- WHAT THE EXERCISE ASKS -
Give again, word for word, every line below from the one that has "(at 130 78.06))" through the one that has "(at 0 -2.33 0)", both included, and no others.

Extracted records

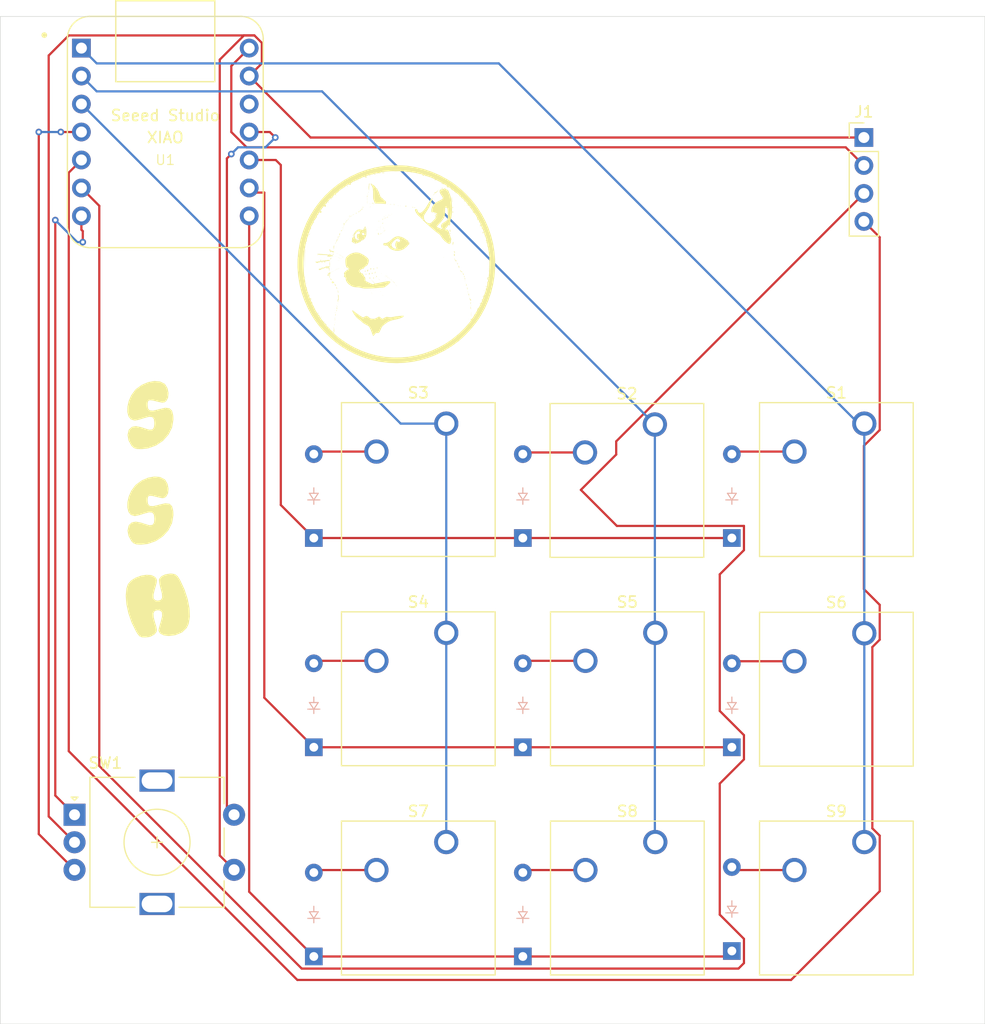
<source format=kicad_pcb>
(kicad_pcb
	(version 20240108)
	(generator "pcbnew")
	(generator_version "8.0")
	(general
		(thickness 1.6)
		(legacy_teardrops no)
	)
	(paper "A4")
	(layers
		(0 "F.Cu" signal)
		(31 "B.Cu" signal)
		(32 "B.Adhes" user "B.Adhesive")
		(33 "F.Adhes" user "F.Adhesive")
		(34 "B.Paste" user)
		(35 "F.Paste" user)
		(36 "B.SilkS" user "B.Silkscreen")
		(37 "F.SilkS" user "F.Silkscreen")
		(38 "B.Mask" user)
		(39 "F.Mask" user)
		(40 "Dwgs.User" user "User.Drawings")
		(41 "Cmts.User" user "User.Comments")
		(42 "Eco1.User" user "User.Eco1")
		(43 "Eco2.User" user "User.Eco2")
		(44 "Edge.Cuts" user)
		(45 "Margin" user)
		(46 "B.CrtYd" user "B.Courtyard")
		(47 "F.CrtYd" user "F.Courtyard")
		(48 "B.Fab" user)
		(49 "F.Fab" user)
		(50 "User.1" user)
		(51 "User.2" user)
		(52 "User.3" user)
		(53 "User.4" user)
		(54 "User.5" user)
		(55 "User.6" user)
		(56 "User.7" user)
		(57 "User.8" user)
		(58 "User.9" user)
	)
	(setup
		(pad_to_mask_clearance 0)
		(allow_soldermask_bridges_in_footprints no)
		(pcbplotparams
			(layerselection 0x00010fc_ffffffff)
			(plot_on_all_layers_selection 0x0000000_00000000)
			(disableapertmacros no)
			(usegerberextensions no)
			(usegerberattributes yes)
			(usegerberadvancedattributes yes)
			(creategerberjobfile yes)
			(dashed_line_dash_ratio 12.000000)
			(dashed_line_gap_ratio 3.000000)
			(svgprecision 4)
			(plotframeref no)
			(viasonmask no)
			(mode 1)
			(useauxorigin no)
			(hpglpennumber 1)
			(hpglpenspeed 20)
			(hpglpendiameter 15.000000)
			(pdf_front_fp_property_popups yes)
			(pdf_back_fp_property_popups yes)
			(dxfpolygonmode yes)
			(dxfimperialunits yes)
			(dxfusepcbnewfont yes)
			(psnegative no)
			(psa4output no)
			(plotreference yes)
			(plotvalue yes)
			(plotfptext yes)
			(plotinvisibletext no)
			(sketchpadsonfab no)
			(subtractmaskfromsilk no)
			(outputformat 1)
			(mirror no)
			(drillshape 1)
			(scaleselection 1)
			(outputdirectory "")
		)
	)
	(net 0 "")
	(net 1 "Row 0")
	(net 2 "Net-(D1-A)")
	(net 3 "Net-(D2-A)")
	(net 4 "Net-(D3-A)")
	(net 5 "Net-(D4-A)")
	(net 6 "Row 1")
	(net 7 "Net-(D5-A)")
	(net 8 "Net-(D6-A)")
	(net 9 "Row 2")
	(net 10 "Net-(D7-A)")
	(net 11 "Net-(D8-A)")
	(net 12 "Net-(D9-A)")
	(net 13 "Net-(J1-Pin_3)")
	(net 14 "Net-(J1-Pin_1)")
	(net 15 "Net-(J1-Pin_2)")
	(net 16 "Net-(J1-Pin_4)")
	(net 17 "Column 2")
	(net 18 "Column 1")
	(net 19 "Column 0")
	(net 20 "unconnected-(U1-3V3-Pad12)")
	(net 21 "Net-(U1-PA11_A3_D3)")
	(net 22 "Net-(U1-PB08_A6_D6_TX)")
	(net 23 "Net-(U1-PA6_A10_D10_MOSI)")
	(footprint "Button_Switch_Keyboard:SW_Cherry_MX_1.00u_PCB" (layer "F.Cu") (at 149.04 97.02))
	(footprint "Button_Switch_Keyboard:SW_Cherry_MX_1.00u_PCB" (layer "F.Cu") (at 149.04 77.98))
	(footprint "Button_Switch_Keyboard:SW_Cherry_MX_1.00u_PCB" (layer "F.Cu") (at 130 78.06))
	(footprint "Button_Switch_Keyboard:SW_Cherry_MX_1.00u_PCB" (layer "F.Cu") (at 130.04 115.98))
	(footprint "ScottoKeebs_Components:dogecoin" (layer "F.Cu") (at 106.5 63.5))
	(footprint "Connector_PinHeader_2.54mm:PinHeader_1x04_P2.54mm_Vertical"
		(layer "F.Cu")
		(uuid "70c85b5c-2e53-4c48-a1db-fc688a1a05d1")
		(at 149 52)
		(descr "Through hole straight pin header, 1x04, 2.54mm pitch, single row")
		(tags "Through hole pin header THT 1x04 2.54mm single row")
		(property "Reference" "J1"
			(at 0 -2.33 0)
			(layer "F.SilkS")
			(uuid "40d6bf49-6ac8-45dc-9cf7-baf7a7d42f15")
			(effects
				(font
					(size 1 1)
					(thickness 0.15)
				)
			)
		)
		(property "Value" "Conn_01x04_Pin"
			(at 0 9.95 0)
			(layer "F.Fab")
			(uuid "ea332dcf-2679-4290-967f-97f7e3816e37")
			(effects
				(font
					(size 1 1)
					(thickness 0.15)
				)
			)
		)
		(property "Footprint" "Connector_PinHeader_2.54mm:PinHeader_1x04_P2.54mm_Vertical"
			(at 0 0 0)
			(unlocked yes)
			(layer "F.Fab")
			(hide yes)
			(uuid "ea4379dd-c4dc-48b6-a0e2-61fb3bf90b14")
			(effects
				(font
					(size 1.27 1.27)
					(thickness 0.15)
				)
			)
		)
		(property "Datasheet" ""
			(at 0 0 0)
			(unlocked yes)
			(layer "F.Fab")
			(hide yes)
			(uuid "6afa1e96-92ec-4ec9-82bb-789f8f1147df")
			(effects
				(font
					(size 1.27 1.27)
					(thickness 0.15)
				)
			)
		)
		(property "Description" "Generic connector, single row, 01x04, script generated"
			(at 0 0 0)
			(unlocked yes)
			(layer "F.Fab")
			(hide yes)
			(uuid "7aaeb375-48e6-428b-8cdd-a4a9
... [170868 chars truncated]
</source>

- RESULT -
	(footprint "Button_Switch_Keyboard:SW_Cherry_MX_1.00u_PCB" (layer "F.Cu") (at 130 78.06))
	(footprint "Button_Switch_Keyboard:SW_Cherry_MX_1.00u_PCB" (layer "F.Cu") (at 130.04 115.98))
	(footprint "ScottoKeebs_Components:dogecoin" (layer "F.Cu") (at 106.5 63.5))
	(footprint "Connector_PinHeader_2.54mm:PinHeader_1x04_P2.54mm_Vertical"
		(layer "F.Cu")
		(uuid "70c85b5c-2e53-4c48-a1db-fc688a1a05d1")
		(at 149 52)
		(descr "Through hole straight pin header, 1x04, 2.54mm pitch, single row")
		(tags "Through hole pin header THT 1x04 2.54mm single row")
		(property "Reference" "J1"
			(at 0 -2.33 0)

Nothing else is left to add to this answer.